D’autres, avec plus de vraisemblance et de raison, s’imaginent que le soleil est notre Dieu. Ainsi, nous voilà rangés parmi les Perses, quoique nous n’adorions pas comme eux l’image du soleil peinte sur une toile ou représentée sur nos boucliers. Ce qui a fait naître ce soupçon, c’est sans doute parce que nous nous tournons vers l’orient pour prier. Mais ne voit-on pas la plupart d’entre vous tournés vers le soleil levant, affecter d’adorer le ciel et de remuer les lèvres ? Si nous donnons à la joie le jour du soleil, c’est pour une raison tout autre que l’adoration du soleil. Nous célébrons le jour qui suit immédiatement celui de Saturne, que vous passez dans l’oisiveté et les festins, bien différemment des Juifs, dont vous ignorez les usages.

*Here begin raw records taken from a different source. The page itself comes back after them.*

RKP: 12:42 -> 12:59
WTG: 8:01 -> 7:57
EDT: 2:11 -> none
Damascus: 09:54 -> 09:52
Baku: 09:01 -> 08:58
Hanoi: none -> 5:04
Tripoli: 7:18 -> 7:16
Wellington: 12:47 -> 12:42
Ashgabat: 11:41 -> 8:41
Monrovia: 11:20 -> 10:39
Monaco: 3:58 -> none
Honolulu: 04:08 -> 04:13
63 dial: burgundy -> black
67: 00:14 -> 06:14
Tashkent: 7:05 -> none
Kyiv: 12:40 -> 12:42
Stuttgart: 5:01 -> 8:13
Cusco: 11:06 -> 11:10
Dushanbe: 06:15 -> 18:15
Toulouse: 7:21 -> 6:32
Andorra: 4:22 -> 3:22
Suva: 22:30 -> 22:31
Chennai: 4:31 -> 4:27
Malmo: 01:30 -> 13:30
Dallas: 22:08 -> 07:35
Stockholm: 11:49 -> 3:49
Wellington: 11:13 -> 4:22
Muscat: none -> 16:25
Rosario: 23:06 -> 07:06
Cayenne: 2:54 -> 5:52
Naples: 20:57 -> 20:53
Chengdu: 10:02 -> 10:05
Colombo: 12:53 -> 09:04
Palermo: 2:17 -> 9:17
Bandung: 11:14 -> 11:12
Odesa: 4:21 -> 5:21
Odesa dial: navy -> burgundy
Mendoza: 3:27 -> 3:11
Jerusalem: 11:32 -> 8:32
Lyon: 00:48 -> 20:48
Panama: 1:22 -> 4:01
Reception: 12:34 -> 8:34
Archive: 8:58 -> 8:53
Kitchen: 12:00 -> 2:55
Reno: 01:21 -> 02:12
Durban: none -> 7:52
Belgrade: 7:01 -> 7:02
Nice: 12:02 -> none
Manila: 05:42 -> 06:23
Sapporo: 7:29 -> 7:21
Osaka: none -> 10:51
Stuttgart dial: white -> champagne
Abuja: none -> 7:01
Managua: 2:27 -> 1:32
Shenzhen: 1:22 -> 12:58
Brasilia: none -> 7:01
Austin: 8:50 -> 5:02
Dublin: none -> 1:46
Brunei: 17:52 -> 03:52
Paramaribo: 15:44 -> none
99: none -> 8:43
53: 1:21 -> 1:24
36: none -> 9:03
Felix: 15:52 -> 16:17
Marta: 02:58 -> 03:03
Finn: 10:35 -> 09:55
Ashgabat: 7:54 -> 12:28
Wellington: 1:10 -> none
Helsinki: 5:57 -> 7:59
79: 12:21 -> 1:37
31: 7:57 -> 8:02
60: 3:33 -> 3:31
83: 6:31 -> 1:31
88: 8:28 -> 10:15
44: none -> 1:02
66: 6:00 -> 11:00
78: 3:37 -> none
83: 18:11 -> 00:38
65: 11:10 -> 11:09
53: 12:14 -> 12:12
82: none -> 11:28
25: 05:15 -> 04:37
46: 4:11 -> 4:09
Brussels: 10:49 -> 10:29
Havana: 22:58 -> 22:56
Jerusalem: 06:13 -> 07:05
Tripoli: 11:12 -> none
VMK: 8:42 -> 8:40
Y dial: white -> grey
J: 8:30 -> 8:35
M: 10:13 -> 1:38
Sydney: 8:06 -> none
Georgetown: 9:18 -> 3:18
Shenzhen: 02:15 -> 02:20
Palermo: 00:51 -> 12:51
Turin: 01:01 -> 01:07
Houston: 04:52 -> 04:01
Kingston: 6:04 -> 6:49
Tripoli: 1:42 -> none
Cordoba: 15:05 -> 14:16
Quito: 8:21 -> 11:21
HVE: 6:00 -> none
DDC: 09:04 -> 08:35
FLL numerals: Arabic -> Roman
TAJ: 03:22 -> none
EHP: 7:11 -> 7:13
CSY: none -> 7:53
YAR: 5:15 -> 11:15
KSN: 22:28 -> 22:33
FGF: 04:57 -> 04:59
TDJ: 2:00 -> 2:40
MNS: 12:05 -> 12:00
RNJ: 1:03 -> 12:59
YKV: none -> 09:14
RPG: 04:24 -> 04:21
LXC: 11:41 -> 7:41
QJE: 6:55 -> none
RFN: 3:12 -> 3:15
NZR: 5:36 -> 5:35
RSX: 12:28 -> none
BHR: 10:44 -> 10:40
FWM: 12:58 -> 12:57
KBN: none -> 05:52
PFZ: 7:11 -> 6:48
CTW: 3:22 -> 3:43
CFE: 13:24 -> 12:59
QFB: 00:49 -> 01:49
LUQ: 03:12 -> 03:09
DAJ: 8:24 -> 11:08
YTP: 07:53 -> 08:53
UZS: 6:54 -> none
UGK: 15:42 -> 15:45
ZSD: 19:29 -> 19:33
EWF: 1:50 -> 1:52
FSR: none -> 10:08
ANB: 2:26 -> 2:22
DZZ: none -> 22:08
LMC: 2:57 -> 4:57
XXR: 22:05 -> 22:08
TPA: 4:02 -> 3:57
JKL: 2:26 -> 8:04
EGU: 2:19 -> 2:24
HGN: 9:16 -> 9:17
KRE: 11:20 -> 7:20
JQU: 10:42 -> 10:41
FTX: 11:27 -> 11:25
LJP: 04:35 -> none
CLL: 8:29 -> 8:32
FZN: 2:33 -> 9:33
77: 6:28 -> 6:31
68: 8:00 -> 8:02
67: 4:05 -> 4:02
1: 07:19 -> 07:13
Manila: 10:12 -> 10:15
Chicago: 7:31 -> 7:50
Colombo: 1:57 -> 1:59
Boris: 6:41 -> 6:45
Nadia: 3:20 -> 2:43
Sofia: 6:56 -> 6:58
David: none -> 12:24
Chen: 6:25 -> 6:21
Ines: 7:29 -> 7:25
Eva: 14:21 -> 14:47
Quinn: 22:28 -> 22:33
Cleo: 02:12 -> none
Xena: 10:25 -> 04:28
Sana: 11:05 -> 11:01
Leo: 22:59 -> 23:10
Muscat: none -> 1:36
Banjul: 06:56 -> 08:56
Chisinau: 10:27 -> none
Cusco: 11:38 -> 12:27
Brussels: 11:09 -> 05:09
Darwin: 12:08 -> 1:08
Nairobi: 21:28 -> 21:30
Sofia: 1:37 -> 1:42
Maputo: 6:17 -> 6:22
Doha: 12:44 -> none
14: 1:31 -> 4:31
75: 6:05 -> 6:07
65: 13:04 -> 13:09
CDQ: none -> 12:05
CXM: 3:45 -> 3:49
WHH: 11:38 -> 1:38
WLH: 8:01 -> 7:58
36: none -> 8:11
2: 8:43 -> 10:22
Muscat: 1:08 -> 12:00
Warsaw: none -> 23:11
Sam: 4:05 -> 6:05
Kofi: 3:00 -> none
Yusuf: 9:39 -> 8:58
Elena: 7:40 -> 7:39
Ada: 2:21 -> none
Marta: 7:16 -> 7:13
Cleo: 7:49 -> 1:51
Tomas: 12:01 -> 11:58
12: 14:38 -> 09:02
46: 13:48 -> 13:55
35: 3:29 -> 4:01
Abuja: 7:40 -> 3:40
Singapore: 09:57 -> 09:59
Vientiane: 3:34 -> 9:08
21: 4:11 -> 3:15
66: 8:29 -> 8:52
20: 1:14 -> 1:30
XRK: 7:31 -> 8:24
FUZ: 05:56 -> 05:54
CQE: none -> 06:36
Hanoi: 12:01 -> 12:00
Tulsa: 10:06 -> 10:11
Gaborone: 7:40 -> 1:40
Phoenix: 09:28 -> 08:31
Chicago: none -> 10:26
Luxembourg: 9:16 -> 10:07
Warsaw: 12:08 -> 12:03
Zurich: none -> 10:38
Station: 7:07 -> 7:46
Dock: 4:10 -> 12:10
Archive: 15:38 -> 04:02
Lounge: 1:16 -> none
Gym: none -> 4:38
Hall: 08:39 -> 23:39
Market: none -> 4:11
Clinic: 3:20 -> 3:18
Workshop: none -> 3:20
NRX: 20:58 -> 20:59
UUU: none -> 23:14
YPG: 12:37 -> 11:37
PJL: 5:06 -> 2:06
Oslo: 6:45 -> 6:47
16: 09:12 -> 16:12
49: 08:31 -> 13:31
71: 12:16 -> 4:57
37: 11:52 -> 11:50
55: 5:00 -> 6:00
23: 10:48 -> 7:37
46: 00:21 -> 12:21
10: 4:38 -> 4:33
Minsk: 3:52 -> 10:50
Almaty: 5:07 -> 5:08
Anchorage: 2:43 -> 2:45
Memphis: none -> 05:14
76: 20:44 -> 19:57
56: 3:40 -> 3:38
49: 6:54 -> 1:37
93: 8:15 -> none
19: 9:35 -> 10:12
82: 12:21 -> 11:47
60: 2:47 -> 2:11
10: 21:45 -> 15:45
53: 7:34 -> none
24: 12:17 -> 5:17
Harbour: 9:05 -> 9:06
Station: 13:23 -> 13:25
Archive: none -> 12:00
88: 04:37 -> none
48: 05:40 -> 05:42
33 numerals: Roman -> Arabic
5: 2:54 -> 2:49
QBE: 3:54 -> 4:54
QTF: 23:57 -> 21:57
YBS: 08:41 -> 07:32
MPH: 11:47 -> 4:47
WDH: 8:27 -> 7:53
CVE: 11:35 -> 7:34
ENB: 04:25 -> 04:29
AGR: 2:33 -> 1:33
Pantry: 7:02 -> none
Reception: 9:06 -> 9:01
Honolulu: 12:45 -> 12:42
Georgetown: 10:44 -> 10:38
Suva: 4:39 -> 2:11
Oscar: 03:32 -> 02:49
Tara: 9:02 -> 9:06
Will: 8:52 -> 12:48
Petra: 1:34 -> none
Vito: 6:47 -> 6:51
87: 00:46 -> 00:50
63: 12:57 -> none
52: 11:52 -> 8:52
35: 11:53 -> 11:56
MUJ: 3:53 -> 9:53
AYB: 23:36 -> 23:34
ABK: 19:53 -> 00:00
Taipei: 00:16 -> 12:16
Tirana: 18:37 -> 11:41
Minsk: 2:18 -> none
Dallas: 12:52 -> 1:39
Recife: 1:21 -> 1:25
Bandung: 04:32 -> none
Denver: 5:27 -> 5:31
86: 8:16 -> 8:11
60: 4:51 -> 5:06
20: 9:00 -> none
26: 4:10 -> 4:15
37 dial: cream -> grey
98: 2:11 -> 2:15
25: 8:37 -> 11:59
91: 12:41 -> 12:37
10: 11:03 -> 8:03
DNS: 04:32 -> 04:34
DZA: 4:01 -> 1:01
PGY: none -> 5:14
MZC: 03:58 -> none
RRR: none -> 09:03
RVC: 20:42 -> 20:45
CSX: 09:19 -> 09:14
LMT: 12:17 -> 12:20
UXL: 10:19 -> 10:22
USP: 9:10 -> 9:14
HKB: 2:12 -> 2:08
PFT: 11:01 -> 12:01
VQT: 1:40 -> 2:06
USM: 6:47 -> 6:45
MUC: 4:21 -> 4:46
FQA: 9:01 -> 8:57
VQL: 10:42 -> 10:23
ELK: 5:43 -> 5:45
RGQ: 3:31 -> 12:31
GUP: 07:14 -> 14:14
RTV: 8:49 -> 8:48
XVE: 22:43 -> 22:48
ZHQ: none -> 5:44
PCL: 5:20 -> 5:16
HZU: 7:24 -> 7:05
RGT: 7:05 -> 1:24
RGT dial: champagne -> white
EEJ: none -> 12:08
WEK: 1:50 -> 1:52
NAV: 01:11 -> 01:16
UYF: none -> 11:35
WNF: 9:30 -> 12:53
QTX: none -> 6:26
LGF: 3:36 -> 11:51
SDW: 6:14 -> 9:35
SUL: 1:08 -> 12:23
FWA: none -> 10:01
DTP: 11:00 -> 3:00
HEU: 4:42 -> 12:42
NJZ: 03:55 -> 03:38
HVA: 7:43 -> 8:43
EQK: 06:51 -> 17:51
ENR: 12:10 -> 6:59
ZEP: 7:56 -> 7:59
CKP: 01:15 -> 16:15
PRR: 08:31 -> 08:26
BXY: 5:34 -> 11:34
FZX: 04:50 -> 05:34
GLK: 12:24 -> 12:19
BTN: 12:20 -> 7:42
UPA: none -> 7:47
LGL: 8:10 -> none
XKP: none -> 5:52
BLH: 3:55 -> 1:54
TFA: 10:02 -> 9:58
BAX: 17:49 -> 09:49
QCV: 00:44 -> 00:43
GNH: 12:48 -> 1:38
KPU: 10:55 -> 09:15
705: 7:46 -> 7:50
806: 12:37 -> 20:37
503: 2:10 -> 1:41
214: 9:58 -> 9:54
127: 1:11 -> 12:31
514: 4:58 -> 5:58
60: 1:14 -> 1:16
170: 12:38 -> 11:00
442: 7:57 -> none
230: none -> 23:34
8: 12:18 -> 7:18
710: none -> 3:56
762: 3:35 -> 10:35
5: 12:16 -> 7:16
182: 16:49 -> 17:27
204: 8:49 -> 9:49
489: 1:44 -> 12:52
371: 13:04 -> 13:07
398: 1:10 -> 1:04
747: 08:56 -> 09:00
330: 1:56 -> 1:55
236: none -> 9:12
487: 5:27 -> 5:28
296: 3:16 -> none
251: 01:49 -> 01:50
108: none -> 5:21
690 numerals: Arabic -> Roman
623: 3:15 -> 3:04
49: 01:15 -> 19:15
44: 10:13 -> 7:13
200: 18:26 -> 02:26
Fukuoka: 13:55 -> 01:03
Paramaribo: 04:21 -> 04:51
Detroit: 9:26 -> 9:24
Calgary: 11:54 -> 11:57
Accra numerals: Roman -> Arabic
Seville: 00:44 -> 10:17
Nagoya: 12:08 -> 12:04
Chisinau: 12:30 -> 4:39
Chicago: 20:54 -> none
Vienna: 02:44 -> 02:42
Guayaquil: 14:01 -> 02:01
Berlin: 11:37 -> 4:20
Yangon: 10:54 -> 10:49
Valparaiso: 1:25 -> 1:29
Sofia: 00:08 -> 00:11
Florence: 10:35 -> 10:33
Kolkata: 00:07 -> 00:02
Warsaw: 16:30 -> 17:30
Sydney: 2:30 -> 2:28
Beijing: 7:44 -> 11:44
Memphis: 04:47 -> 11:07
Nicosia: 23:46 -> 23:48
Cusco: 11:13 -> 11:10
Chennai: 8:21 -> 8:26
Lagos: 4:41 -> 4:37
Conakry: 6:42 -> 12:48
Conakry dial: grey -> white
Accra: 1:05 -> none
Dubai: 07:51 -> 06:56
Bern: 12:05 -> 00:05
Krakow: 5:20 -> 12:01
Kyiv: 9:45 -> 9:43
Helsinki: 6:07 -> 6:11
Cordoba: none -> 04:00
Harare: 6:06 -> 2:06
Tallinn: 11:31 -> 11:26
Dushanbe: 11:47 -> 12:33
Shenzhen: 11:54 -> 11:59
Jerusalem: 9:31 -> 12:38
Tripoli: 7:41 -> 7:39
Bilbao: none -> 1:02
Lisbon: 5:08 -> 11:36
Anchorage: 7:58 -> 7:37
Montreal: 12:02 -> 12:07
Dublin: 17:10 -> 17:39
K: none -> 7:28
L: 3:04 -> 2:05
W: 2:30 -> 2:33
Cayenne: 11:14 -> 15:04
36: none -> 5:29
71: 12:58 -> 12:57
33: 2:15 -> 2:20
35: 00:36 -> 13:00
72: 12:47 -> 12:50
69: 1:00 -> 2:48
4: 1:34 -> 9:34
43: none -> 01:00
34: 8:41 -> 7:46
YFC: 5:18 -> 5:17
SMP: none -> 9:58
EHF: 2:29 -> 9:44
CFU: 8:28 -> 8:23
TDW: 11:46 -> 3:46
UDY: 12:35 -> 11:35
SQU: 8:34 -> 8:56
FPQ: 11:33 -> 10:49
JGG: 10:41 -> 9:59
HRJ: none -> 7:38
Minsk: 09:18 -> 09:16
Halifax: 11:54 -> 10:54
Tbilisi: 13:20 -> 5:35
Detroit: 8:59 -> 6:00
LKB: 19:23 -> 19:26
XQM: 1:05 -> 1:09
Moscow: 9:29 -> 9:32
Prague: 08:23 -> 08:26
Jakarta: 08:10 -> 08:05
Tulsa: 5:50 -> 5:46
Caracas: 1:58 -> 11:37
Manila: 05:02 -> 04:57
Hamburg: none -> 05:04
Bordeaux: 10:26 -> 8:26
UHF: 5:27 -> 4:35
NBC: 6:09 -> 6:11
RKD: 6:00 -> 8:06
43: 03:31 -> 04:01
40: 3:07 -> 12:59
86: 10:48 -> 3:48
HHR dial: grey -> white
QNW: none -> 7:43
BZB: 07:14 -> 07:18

Mais depuis peu on a représenté notre Dieu dans cette cité sous une forme nouvelle. Un de ces hommes qui louent leur sang pour combattre contre les bêtes, a exposé un tableau avec cette inscription : Le dieu des Chrétiens, Onochœtès (race d’âne). Il y était représenté avec des oreilles d’âne, un pied de corne, un livre à la main, et vêtu de la toge. Nous avons ri du nom et du travestissement ; mais dans le vrai, ce monstre à double forme était le dieu qui convenait merveilleusement à ceux qui adorent des divinités avec des têtes de lion et de chien, des cornes de chèvre et de bélier, boucs depuis les reins, serpents depuis les cuisses, portant des ailes au dos ou bien aux pieds.